» **WHAT TO WORK ON**
Give back exactly the line that contains "Zum Merkzettel hinzufügen" and all the lines after it in the records below, to the very last, with no other output.

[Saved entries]
================================

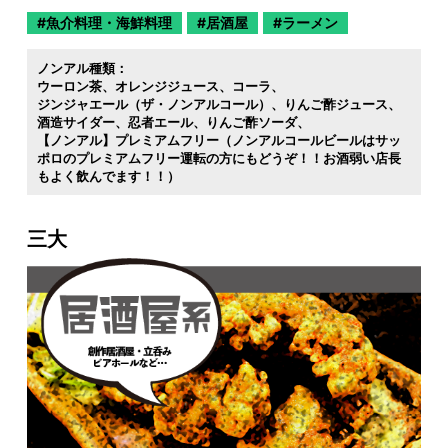
魚介料理・海鮮料理
居酒屋
ラーメン
ノンアル種類：
ウーロン茶
オレンジジュース
コーラ
ジンジャエール（ザ・ノンアルコール）
りんご酢ジュース
酒造サイダー
忍者エール
りんご酢ソーダ
【ノンアル】プレミアムフリー（ノンアルコールビールはサッ
ポロのプレミアムフリー運転の方にもどうぞ！！お酒弱い店長
もよく飲んでます！！）
三大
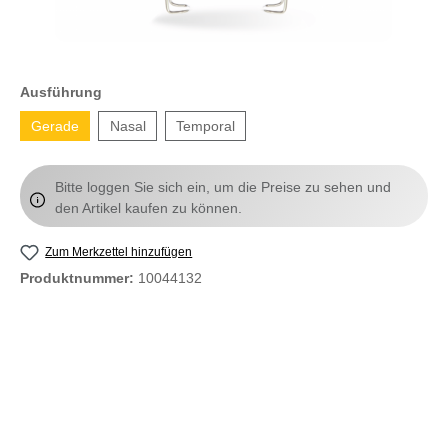
Ausführung
Gerade
Nasal
Temporal
Bitte loggen Sie sich ein, um die Preise zu sehen und
den Artikel kaufen zu können.
Zum Merkzettel hinzufügen
Produktnummer:
10044132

================================

» **WRITTEN RESPONSE**
Zum Merkzettel hinzufügen
Produktnummer:
10044132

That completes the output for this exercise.